Como se pode ler no acórdão de 21-02-2006, processo 260/06-5ª, o silêncio, sendo um direito do arguido, não pode prejudicá-lo, mas também dele não pode colher benefícios. Se o arguido prescinde, com o seu silêncio, de dar a sua visão pessoal dos factos e eventualmente esclarecer determinados pontos de que tem conhecimento pessoal, não pode, depois, pretender que foi prejudicado pelo seu silêncio.
No acórdão de 15-02-2007, processo 15/07-5ª, diz-se: “É certo que a circunstância de o arguido em julgamento se haver remetido ao silêncio não pode ser valorada em seu desfavor, na certeza de que o fez no exercício de um direito - art. 343º, nº 1 do CPP. Mas, como vem alertando o STJ, a opção pelo silêncio pode ter consequências, que não passam pela sua valorização indevida”, citando-se neste aresto vários outros, como os de 30-10-1996, processo 59/96, de 24-10-2001, processo 2762/01-3ª, de 10-03-2004, processo 258/04-3ª, de 20-10-2005, processo 2939/05-5ª, de 14-06-2006, processo 2175/06-5ª, de 14-07-2006, processo 3163/06-5ª (ao não falar o arguido prescinde de poder gozar de circunstâncias atenuantes de relevo, como sejam a confissão e ao arrependimento), dando –se conta no mesmo aresto do que lembra o Tribunal Europeu dos Direitos do Homem, tendo presente o artigo 6º da CEDH e a propósito do silêncio e das presunções judiciais: “3. As presunções legais (de culpa) e o juízo que se faça do silêncio do arguido não são, em regra e só por si, incompatíveis com a presunção de inocência, não sendo absolutamente interdito que os tribunais nacionais possam inferir uma conclusão do silêncio do arguido, mas tais deduções só serão admissíveis quando a prova reunida é de tal modo concludente que do silêncio do arguido, quando com ela confrontado, apenas se pode inferir que a não pode negar”. – cfr.
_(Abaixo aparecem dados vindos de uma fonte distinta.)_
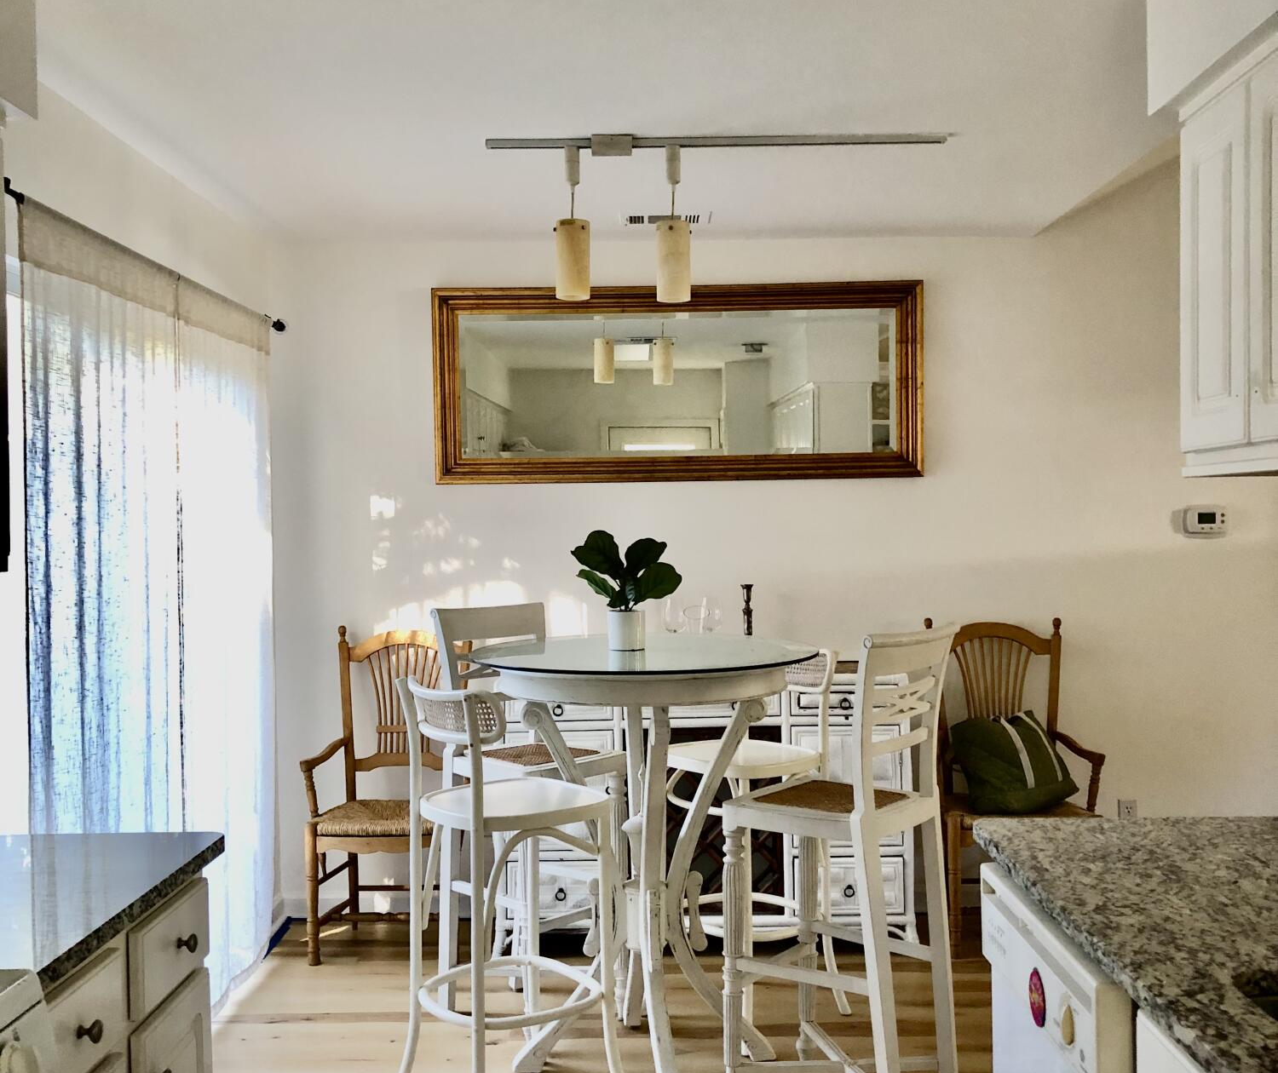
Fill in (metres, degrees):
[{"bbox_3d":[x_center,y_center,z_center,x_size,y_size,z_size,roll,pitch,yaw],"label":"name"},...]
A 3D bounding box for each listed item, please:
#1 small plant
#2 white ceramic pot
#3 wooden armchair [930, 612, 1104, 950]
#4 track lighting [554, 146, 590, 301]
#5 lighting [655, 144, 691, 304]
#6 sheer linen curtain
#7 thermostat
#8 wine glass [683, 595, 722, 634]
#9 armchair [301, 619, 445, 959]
[{"bbox_3d":[-0.027,0.086,3.612,0.285,0.220,0.250,-1,1,1],"label":"small plant"},{"bbox_3d":[-0.025,0.243,3.615,0.097,0.102,0.097,-1,1,1],"label":"white ceramic pot"},{"bbox_3d":[1.262,0.825,4.682,0.540,1.055,0.510,-1,1,1],"label":"wooden armchair"},{"bbox_3d":[-0.174,-0.822,3.604,0.093,0.405,0.093,-1,1,1],"label":"track lighting"},{"bbox_3d":[0.091,-0.818,3.602,0.093,0.410,0.093,-1,1,1],"label":"lighting"},{"bbox_3d":[-1.265,0.340,3.778,0.100,2.120,1.800,-1,1,1],"label":"sheer linen curtain"},{"bbox_3d":[2.026,-0.056,4.936,0.142,0.115,0.035,-1,1,1],"label":"thermostat"},{"bbox_3d":[0.241,0.332,4.704,0.090,0.240,0.090,-1,1,1],"label":"wine glass"},{"bbox_3d":[-0.811,0.853,4.697,0.545,1.060,0.510,-1,1,1],"label":"armchair"}]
Ac. STJ 20/2/08, proc. nº 08P295, sendo nossos os sublinhados.
[31] “Um arguido que mantém o silêncio em audiência, não pode ser prejudicado, pois não é obrigado a colaborar e goza da presunção de inocência, mas prescinde assim de dar a sua visão pessoal dos factos e eventualmente esclarecer determinados pontos de que tem um conhecimento pessoal. Daí que quando tal suceda não possa pretender que foi prejudicado pelo seu silencia”. cfr. Ac. STJ 20-10-2005, proc. nº 05P2939.